Law-making in the 21st century
Bideford town council likes to pray before meetings. The local authority, situated in Devonshire south-west England, and has twice voted to keep the practice of beginning meetings with prayers, something which Clive Bone has objected to; the atheist councillor is attempting to have the practice stopped by the courts, through the National Secular Society (NSS), claiming it is “not appropriate in modern Britain.”
The NSS is seeking a judicial review of the council’s practice, claiming it is a violation of existing human rights legislation, principally articles 9 and 14 of the European Convention on Human Rights, which upholds the right to freedom of though, conscience and religion for non-believers. Mayor Andrew Powell has dismissed proceedings as an overreaction.
Lawyers are claiming non-believers are being discriminated against unjustly. Bone claims he was “disadvantaged and embarrassed” by the prayer sessions, the second part of which is a personal matter, although one which can no doubt be empathised with by a great many people, the first, something of an odd claim, unless he is suggesting a kind of Christian-masonic arrangement whereby all dissenters suddenly, inexplicably find themselves missing out seemingly reachable goals at the expense of their lesser, praying colleagues.
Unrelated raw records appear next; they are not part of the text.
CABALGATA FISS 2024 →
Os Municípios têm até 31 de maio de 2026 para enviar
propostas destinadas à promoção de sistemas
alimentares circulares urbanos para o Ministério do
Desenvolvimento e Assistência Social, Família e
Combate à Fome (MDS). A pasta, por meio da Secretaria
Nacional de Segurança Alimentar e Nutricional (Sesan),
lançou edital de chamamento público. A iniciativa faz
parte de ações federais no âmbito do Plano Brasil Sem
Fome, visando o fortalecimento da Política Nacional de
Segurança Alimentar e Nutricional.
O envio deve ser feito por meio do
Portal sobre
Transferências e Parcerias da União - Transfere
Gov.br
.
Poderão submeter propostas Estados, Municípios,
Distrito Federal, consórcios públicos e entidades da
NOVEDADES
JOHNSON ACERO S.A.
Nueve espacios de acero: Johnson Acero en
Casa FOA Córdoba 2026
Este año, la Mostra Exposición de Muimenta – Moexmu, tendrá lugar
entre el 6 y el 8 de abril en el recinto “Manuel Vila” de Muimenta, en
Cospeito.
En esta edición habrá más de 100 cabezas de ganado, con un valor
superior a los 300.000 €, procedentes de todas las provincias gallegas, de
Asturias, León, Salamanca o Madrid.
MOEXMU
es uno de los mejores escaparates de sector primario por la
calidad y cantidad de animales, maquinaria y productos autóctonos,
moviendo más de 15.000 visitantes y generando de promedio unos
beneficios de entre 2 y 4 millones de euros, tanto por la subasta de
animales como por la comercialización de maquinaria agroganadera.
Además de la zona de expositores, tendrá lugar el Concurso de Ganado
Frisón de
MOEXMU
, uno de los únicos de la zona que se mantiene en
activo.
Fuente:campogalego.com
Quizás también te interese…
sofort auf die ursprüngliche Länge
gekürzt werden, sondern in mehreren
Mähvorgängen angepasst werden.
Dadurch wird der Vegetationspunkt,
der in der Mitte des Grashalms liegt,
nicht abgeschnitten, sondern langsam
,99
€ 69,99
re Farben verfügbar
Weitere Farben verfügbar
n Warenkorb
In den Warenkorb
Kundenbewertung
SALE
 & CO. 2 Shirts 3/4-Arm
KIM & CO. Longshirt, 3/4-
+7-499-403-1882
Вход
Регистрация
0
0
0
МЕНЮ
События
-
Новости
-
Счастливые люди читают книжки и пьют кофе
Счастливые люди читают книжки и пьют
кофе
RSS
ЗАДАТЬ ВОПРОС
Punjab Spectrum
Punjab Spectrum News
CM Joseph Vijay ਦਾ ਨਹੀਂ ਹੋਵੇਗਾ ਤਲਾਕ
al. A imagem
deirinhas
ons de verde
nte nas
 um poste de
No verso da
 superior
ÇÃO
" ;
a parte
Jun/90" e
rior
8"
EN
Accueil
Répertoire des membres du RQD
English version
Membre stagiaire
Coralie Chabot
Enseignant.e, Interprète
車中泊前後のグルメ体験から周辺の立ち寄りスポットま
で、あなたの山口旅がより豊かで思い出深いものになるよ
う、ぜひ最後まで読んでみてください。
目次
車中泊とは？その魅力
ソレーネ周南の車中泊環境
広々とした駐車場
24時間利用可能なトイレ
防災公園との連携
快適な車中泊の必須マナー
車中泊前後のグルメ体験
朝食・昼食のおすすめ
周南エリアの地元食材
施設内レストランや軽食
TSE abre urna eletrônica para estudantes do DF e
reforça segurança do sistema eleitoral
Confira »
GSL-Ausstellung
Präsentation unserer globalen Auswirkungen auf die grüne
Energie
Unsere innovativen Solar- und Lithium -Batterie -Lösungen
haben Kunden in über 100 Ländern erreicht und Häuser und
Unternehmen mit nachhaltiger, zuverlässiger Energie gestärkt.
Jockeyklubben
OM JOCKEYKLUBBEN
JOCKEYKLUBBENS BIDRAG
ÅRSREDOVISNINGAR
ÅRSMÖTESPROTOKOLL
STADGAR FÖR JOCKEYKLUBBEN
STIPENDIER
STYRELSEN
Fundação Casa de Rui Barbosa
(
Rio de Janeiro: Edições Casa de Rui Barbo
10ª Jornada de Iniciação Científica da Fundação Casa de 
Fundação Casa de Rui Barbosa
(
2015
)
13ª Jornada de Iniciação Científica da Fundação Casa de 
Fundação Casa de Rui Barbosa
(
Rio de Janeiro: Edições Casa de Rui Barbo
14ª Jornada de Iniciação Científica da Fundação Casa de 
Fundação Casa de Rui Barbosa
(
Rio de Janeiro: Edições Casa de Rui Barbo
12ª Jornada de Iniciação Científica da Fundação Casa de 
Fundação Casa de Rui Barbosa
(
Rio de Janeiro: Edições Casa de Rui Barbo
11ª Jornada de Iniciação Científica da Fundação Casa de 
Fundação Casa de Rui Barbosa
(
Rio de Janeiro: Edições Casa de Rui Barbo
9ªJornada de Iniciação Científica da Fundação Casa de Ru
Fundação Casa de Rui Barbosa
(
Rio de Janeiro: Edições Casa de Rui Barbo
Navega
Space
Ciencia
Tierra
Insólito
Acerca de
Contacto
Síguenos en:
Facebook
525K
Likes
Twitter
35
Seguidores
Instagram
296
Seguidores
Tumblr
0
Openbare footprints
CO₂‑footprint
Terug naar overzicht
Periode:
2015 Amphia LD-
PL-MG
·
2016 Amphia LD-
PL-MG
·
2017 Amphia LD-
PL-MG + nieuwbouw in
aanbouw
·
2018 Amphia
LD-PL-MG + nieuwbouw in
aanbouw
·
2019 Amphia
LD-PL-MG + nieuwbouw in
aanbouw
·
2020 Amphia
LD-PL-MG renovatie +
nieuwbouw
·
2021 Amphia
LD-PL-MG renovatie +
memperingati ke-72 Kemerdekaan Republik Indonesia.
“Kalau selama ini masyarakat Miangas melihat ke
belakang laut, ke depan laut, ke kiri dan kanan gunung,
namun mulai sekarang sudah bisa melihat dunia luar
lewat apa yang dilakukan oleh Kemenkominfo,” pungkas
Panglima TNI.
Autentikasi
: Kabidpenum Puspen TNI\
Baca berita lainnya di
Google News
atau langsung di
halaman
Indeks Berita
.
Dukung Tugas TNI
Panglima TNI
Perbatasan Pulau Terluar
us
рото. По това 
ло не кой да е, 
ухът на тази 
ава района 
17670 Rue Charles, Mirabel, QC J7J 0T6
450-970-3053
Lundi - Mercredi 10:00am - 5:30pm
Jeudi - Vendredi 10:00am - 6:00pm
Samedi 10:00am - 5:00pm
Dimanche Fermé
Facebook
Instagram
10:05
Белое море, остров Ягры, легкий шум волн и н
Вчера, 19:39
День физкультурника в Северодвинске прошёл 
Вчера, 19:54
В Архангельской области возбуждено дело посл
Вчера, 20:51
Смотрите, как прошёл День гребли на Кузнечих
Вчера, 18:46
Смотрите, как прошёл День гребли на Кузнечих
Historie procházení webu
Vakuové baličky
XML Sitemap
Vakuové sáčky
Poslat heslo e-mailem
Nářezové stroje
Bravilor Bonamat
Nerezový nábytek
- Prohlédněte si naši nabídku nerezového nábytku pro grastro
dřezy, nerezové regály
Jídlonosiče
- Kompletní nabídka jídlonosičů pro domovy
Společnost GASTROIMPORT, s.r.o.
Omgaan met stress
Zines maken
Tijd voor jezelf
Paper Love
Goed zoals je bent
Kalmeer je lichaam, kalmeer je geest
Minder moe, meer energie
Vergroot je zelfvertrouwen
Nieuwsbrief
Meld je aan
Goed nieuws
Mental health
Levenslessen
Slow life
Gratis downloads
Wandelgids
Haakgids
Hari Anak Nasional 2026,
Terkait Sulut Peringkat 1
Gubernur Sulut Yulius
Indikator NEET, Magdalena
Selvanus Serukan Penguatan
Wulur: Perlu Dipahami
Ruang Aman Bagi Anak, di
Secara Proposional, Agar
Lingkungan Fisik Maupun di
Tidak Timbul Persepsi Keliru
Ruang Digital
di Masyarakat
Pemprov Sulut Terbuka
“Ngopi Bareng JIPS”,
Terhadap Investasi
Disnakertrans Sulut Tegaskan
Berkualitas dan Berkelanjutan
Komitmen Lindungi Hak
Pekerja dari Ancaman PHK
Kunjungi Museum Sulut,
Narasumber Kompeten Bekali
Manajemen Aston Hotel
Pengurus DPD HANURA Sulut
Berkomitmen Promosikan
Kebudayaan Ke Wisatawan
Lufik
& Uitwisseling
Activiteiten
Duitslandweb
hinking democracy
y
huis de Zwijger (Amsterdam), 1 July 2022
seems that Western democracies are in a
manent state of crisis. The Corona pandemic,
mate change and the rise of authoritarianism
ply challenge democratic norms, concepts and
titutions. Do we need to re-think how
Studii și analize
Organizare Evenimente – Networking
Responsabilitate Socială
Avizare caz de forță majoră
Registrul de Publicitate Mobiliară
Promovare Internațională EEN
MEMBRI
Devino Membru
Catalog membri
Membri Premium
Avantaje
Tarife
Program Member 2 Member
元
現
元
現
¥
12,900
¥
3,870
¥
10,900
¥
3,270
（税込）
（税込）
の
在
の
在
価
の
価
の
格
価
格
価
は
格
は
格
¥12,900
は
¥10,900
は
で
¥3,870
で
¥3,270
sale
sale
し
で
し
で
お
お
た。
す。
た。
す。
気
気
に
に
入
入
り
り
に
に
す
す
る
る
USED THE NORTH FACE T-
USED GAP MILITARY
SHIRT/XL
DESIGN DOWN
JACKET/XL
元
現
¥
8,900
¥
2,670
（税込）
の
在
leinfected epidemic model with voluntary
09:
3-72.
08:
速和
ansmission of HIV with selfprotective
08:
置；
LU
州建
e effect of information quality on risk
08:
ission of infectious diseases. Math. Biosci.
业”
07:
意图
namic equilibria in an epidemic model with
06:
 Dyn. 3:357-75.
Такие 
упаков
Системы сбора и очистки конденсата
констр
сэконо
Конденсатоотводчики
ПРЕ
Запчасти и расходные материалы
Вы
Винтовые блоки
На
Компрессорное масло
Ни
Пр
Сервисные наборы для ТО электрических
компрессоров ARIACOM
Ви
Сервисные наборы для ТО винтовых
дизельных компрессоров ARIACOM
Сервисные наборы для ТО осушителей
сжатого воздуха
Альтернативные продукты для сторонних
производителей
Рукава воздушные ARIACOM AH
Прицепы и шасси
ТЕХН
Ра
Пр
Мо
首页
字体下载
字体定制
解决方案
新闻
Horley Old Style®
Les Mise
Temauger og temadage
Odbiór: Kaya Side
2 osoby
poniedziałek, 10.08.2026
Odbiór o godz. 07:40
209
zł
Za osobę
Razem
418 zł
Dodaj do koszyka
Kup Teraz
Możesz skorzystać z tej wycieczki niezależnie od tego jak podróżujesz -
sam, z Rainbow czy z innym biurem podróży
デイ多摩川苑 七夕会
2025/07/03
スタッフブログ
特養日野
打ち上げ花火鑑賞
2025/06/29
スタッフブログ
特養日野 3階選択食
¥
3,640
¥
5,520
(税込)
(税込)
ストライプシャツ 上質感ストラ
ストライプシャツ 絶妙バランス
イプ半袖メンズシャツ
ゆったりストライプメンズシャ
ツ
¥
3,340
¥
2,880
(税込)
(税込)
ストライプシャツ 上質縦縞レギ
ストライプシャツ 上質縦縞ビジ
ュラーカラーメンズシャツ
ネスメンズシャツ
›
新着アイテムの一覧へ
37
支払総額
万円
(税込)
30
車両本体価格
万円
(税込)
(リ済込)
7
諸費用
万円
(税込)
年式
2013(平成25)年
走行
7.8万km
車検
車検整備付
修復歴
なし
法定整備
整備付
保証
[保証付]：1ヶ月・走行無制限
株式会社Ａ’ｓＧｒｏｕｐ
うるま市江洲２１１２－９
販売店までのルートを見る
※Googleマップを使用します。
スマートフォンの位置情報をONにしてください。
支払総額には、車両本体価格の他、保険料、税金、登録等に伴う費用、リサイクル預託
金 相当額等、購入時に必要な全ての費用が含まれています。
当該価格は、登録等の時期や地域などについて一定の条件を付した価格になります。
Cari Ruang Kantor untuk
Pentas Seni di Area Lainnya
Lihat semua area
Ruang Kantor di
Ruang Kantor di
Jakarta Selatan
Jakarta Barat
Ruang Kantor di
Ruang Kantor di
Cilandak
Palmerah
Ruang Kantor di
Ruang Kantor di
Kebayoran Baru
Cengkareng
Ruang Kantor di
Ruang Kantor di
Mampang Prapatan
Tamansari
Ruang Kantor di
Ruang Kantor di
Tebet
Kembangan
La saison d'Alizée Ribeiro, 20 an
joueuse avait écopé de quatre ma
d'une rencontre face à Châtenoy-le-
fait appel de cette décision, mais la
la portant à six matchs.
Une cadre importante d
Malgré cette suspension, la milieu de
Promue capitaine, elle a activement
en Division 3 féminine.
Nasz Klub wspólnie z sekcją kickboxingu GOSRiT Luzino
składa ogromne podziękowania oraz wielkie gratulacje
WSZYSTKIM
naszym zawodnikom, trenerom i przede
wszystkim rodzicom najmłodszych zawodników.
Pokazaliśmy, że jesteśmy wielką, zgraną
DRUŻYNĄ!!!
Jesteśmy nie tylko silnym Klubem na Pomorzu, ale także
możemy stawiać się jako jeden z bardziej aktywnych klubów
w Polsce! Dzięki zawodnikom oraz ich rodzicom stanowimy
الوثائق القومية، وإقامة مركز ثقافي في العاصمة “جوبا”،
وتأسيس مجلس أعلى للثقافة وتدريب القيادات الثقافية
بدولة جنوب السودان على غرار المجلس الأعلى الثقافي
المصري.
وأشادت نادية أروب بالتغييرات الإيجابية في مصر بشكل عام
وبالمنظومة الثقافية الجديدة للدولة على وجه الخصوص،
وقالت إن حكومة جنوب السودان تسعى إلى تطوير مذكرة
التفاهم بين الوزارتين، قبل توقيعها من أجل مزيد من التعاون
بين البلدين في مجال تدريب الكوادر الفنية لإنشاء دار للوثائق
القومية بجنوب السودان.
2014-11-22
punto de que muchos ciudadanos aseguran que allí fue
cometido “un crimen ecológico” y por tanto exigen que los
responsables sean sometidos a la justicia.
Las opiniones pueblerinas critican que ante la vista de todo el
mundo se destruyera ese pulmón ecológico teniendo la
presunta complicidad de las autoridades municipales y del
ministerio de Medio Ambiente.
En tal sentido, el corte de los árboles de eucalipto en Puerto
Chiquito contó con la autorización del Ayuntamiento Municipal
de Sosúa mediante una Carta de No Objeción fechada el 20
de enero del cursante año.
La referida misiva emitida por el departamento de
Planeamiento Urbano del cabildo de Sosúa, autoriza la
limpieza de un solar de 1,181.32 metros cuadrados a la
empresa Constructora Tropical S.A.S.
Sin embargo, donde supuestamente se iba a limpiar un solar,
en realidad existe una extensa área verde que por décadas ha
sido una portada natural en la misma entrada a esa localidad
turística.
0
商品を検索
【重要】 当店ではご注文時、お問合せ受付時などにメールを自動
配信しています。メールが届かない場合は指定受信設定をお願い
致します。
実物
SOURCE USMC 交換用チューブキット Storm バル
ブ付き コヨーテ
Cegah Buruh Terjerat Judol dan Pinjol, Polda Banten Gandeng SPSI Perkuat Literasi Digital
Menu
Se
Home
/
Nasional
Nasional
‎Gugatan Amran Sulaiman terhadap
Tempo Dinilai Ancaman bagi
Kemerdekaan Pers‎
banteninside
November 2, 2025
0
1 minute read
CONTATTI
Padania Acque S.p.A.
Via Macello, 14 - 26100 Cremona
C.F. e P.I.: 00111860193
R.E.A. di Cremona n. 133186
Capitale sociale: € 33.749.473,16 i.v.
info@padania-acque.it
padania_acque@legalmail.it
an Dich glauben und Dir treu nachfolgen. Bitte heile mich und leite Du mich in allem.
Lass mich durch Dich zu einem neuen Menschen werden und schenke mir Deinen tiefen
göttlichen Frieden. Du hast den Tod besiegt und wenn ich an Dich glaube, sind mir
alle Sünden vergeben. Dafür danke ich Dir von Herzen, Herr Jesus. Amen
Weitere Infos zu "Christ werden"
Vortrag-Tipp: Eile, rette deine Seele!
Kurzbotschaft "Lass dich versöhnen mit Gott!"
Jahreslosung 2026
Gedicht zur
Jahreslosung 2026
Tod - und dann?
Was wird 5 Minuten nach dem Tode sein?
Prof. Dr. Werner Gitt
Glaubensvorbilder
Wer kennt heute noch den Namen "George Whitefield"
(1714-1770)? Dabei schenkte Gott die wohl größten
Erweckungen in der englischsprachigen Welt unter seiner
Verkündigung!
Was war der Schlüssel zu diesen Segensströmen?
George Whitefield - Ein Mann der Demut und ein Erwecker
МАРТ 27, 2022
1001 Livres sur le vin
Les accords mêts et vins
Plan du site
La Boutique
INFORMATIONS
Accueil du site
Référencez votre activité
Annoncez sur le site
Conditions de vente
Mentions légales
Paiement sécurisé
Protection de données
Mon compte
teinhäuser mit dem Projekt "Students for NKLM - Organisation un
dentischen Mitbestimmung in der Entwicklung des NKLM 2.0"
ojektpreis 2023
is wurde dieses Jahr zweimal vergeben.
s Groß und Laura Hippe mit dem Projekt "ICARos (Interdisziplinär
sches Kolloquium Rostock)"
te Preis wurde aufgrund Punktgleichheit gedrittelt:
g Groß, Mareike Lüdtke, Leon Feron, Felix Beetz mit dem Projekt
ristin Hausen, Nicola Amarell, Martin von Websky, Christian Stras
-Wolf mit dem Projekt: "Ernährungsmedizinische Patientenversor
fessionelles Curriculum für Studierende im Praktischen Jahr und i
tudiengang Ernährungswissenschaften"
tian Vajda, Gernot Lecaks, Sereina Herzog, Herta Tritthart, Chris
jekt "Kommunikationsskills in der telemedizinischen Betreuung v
Thankfully, no such conspiratorial claims have been made so far.
Britain, despite its current rposition as chair of the Council of Europe, is not too enamoured with the European Convention on human Rights, or indeed any human rights law that comes from Brussels (sic). Prime Minister David Cameron, as well as Foreign Minister William Hague, has suggested clawing back some rights insisted upon by the Strasbourg court, and withdrawing from the convention in preparation for the drafting of a home-grown bill of rights, one that will enshrine all those fusty old concepts of individual liberty, one that warms the cockles of British hearts.
Freedom to religious worship is a fundamental right, of course, but, as the NSS are asking, is it one that should be separate from public life? Their argument is not about the rights and wrongs of religious worship, but about its place in the legislative chamber. The NSS is claiming many councils across the country include prayers as part of the structure of their formal meetings; if this is correct, it is a worrying trend for secularists.
By removing religion for the structure of public life, law-making is salvaged from interpretations other than those of precedence or jurisprudence and the like. It is law based on legal reasoning, not to the utmost example, the literal reading of a religious text. Outright theocracy might make an unlikely system in modern Europe, but it is still feared as much as any other kind of autocracy.
Will the current UK government get to formalise its cherished bill of rights? If so, will it make the bold decision to tolerate no religious ceremony in public life? With the monarch (it can be safely assumed that institution will not be jettisoned any time soon) also serving as Supreme Governor of the Church of England, it may not prove to be exactly the case. But time must surely be up for the kind of antiquated practice that Bideford council seem to want to continue. If that bill of rights is to ever emerge, that should be among the first things to go. It will not abolish or diminish religious life, but allow law makers of all creeds and beliefs, to engage in their duty as it should be practised, with unburdened clarity.